━━━ Data provided

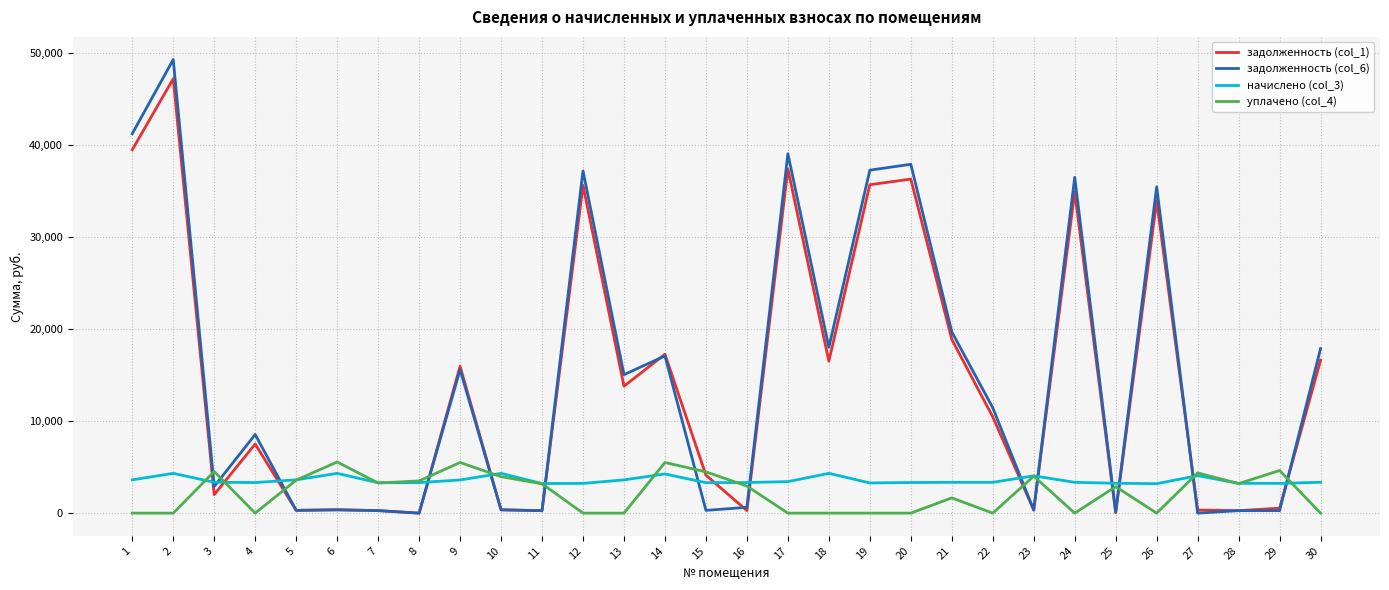

Which series has the largest range (max minus min)?

задолженность (col_6)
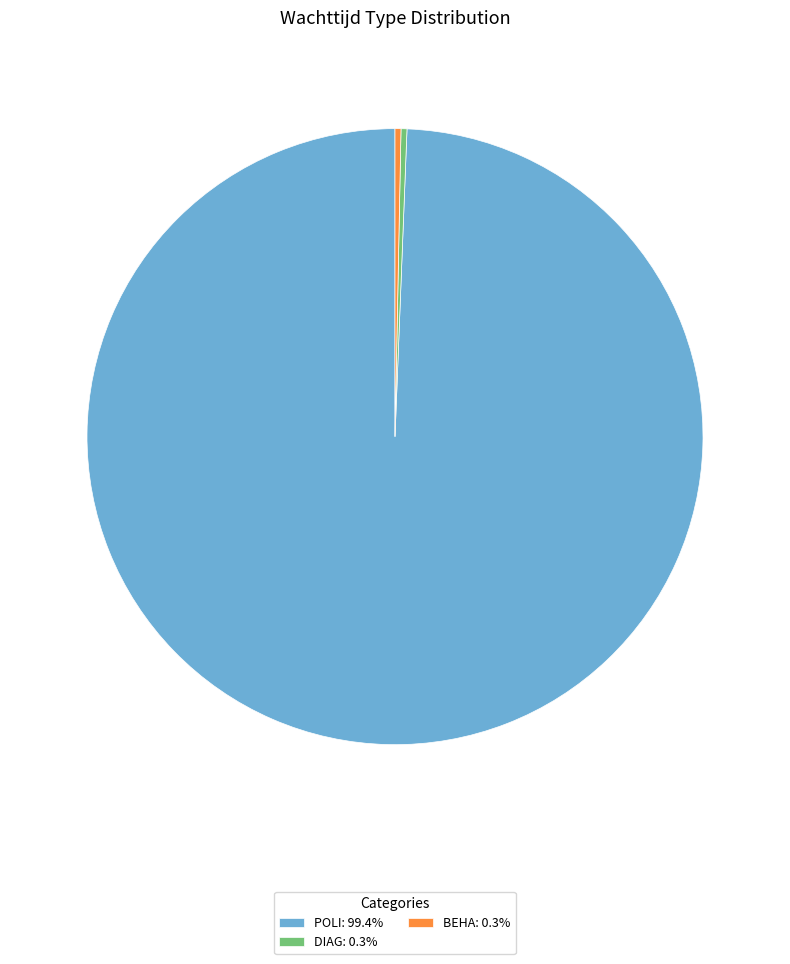

How many slices are in this pie chart?

3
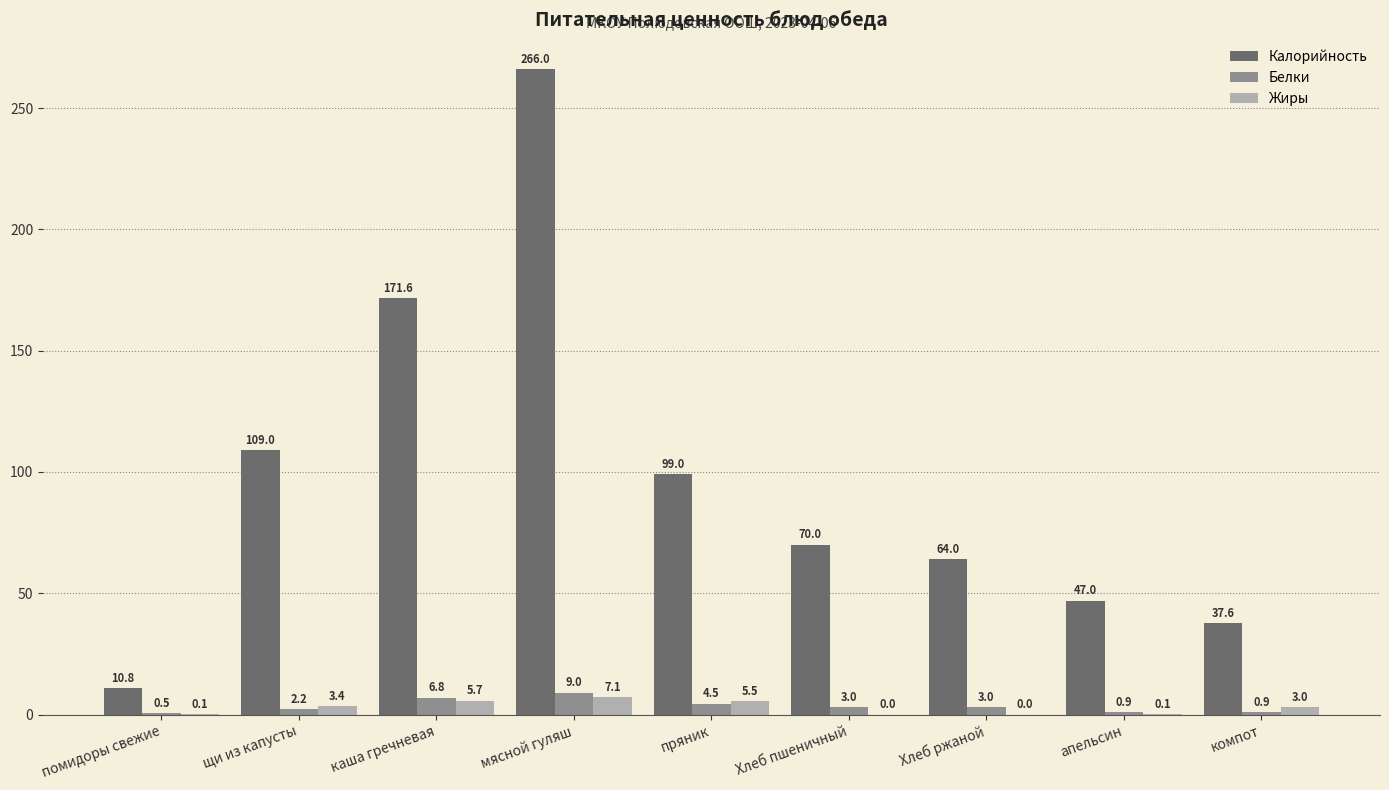

What is the spread (max minus min) of values at апельсин?

46.9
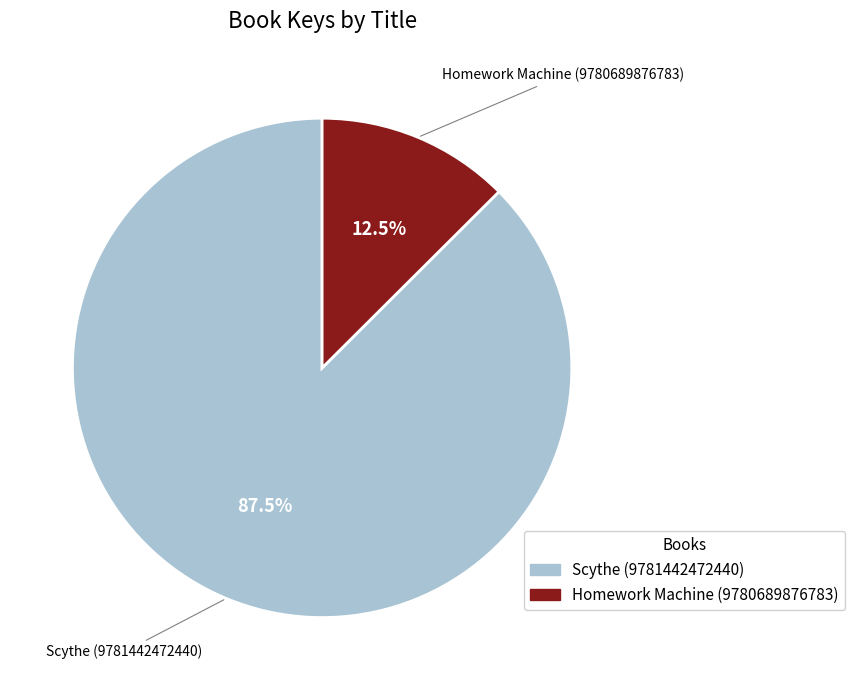

Rank the categories by value from highest to lowest.

Scythe (9781442472440), Homework Machine (9780689876783)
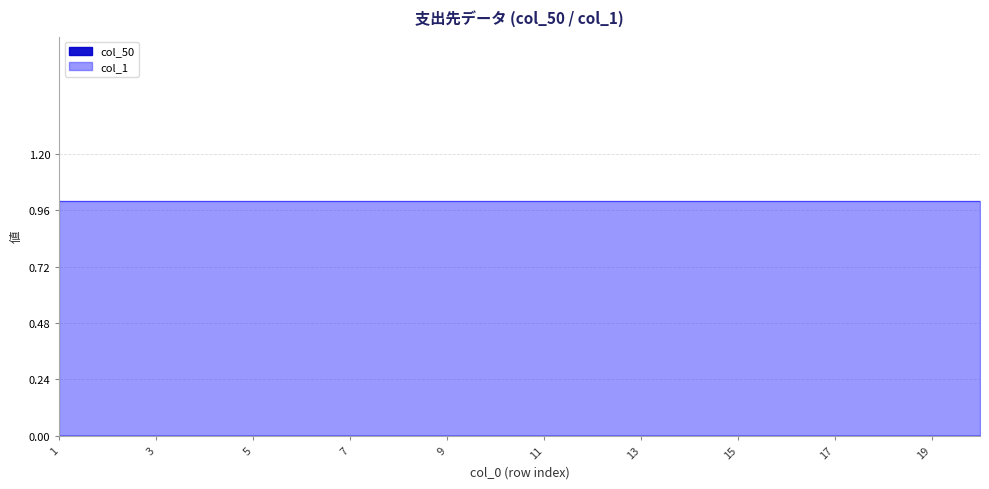

How many distinct data groups are displayed?

2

━━━━━━

Can you write out the text of every record above word for word, leaving out the pictures?

Which series has the largest range (max minus min)?

задолженность (col_6)

How many slices are in this pie chart?

3

What is the spread (max minus min) of values at апельсин?

46.9

Rank the categories by value from highest to lowest.

Scythe (9781442472440), Homework Machine (9780689876783)

How many distinct data groups are displayed?

2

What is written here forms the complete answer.